Piano teacher #3 skipped pleasantries other than a smile and a hello, and asked me what I was charging now. Her sister-in-law is teaching in my neighborhood and although her s-i-l only played through high school, she likes to charge $1.00 less than I do and was hoping I had raised my rates.

It seems a strange way to be welcomed back, but I'm back, I I I guess. Or I could just stay in my cave.


  1. All I can say is "Gaahhh!" What are people thinking. I'm with you - I might rather stay in my cave. It's safer there. I wish that every conversation with our colleagues was uplifting rather than off-putting.

    The question in #3 really "gets" to me. She's not worth $1.00 less than you.

    At least you know the horror movie is just a story, not the way things really are. Sad.
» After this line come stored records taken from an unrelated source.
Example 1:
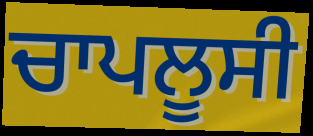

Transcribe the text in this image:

ਚਾਪਲੂਸੀ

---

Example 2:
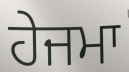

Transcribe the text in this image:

ਹੇਜਮਾ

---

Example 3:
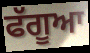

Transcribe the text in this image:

ਫੱਗੂਆ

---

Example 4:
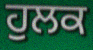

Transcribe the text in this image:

ਹੁਲਕ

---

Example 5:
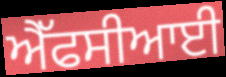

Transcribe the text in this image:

ਐੱਫਸੀਆਈ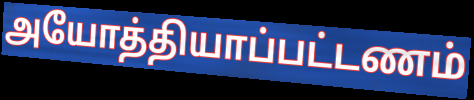
அயோத்தியாப்பட்டணம்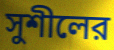
সুশীলেরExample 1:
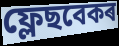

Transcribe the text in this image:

ফ্লেছবেকৰ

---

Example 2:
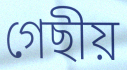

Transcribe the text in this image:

গেছীয়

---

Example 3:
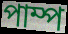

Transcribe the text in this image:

পাম্প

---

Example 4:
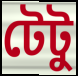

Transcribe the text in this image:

টেটু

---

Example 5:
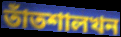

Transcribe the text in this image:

তাঁতশালখনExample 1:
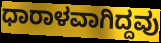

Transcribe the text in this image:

ಧಾರಾಳವಾಗಿದ್ದವು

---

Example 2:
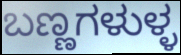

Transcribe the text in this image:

ಬಣ್ಣಗಳುಳ್ಳ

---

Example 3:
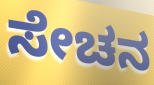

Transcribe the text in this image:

ಸೇಚನ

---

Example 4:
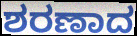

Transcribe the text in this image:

ಶರಣಾದ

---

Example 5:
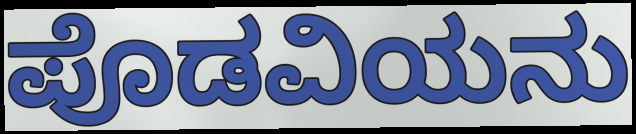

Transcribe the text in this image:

ಪೊಡವಿಯನುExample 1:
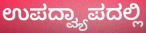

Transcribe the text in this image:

ಉಪದ್ವ್ಯಾಪದಲ್ಲಿ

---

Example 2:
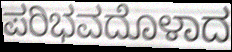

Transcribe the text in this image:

ಪರಿಭವದೊಳಾದ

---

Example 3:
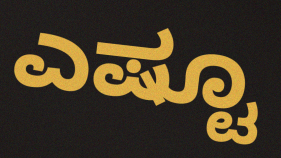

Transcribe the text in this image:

ಎಷ್ಟೂ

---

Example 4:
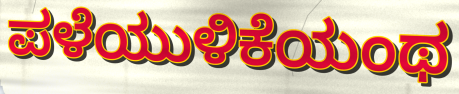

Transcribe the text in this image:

ಪಳೆಯುಳಿಕೆಯಂಥ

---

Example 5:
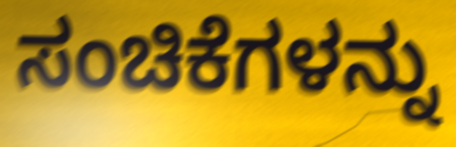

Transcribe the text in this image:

ಸಂಚಿಕೆಗಳನ್ನುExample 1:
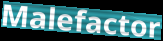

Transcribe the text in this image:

Malefactor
  2. I am over it by today. It was a nice weekend and distance gives perspective. It says a lot more about them than it says about me, yes? I am lucky that there are many many wonderful uplifting colleagues there.
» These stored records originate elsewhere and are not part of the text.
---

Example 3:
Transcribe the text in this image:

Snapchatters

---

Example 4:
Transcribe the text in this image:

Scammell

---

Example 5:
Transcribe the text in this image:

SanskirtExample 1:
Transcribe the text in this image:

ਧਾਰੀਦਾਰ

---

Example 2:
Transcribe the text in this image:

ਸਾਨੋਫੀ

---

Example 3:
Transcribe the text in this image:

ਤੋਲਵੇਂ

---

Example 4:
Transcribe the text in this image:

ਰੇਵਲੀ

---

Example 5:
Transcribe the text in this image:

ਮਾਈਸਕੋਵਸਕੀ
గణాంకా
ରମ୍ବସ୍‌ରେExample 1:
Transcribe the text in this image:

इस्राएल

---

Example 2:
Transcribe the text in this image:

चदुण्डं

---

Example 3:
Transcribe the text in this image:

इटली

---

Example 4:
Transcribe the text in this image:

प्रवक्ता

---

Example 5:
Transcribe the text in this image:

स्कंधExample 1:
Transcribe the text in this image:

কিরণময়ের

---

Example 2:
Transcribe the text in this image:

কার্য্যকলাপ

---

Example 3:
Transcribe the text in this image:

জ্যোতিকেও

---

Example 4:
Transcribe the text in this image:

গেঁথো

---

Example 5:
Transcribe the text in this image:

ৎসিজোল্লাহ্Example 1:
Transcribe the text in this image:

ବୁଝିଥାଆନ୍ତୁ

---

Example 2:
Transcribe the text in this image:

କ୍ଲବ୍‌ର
  3. Don’t hide! Just go armed. Speechless *is* one possible reaction to rude questions, but I personally have trouble maintaining the astonished stare until the culprit recognizes his or her rudeness and apologizes. If you are able to, there's no reason not to use it, although I think it also depends on the extent to which you wish to remain friendly with these particular people afterwards. I like projecting sunny but willfully dense better. Pretend that they asked something polite and answer that. I think your response to the first person was right on -- it's a reasonable response to "Oh, what pretty highlights you have in the back of your hair!" which is what she should have said. You could also say, "Thank you! I was admiring your hairstyle today, too!"

    Person 2 can be assumed to have said, "I love your jacket." Then you can say "Thank you! Don't you love all the rich tones of fall clothing?" or something similar. If the person has a peeve with animal products they may not give up immediately, so this may require some persistence.
    "That's a nice purple. Is it real leather?"
    "Thank you! Don't you love all the rich tones of fall clothing?"
    "Yes. Is it leather or an imitation?"
    "Oh, I've no idea. That's a lovely blouse/skirt/pair of shoes you've got, too"
    "Thank you. You would be able to tell by how much you paid for it."
    "Aaahhhhh. Well, it's kind of you to admire it. Tell me, what do you think of ... [insert subject change relevant to conference here.]"
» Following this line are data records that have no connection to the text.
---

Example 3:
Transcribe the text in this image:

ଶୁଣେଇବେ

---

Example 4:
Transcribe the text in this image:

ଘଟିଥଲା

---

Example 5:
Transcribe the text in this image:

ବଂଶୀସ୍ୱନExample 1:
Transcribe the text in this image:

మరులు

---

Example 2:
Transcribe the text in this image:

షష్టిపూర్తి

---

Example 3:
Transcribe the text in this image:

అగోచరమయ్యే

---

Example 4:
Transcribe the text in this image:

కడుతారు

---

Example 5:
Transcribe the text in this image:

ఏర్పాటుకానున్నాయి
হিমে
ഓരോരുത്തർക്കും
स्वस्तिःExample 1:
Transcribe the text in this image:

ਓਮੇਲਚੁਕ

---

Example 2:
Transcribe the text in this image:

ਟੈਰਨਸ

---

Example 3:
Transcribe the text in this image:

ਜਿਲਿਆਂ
    Person 3 is a tough case, because she’s given you very little wiggle room to assume the best about her. I assume the conversation included the little gem about her sister in law? You are perfectly within your rights to say, “I prefer not to discuss finances,” and say nothing further depending on the level of affront you wish to convey. Another option is to overlook the finances part of the question and look at it as an opening in a conversation about s-i-l. She: “Hi! How much are you charging…” You: “Oh, how *is* Mary these days? It’s been ages since I saw her. Do you see her often?” Given the boldness with which this ambush was staged, the redirection approach may not work here either, in which case you will have to go back to the direct response.

    Don’t let the rudeness of the world trap you in your cave! :-) Conferences are fun! (Although I gather you had actually already come to that conclusion.)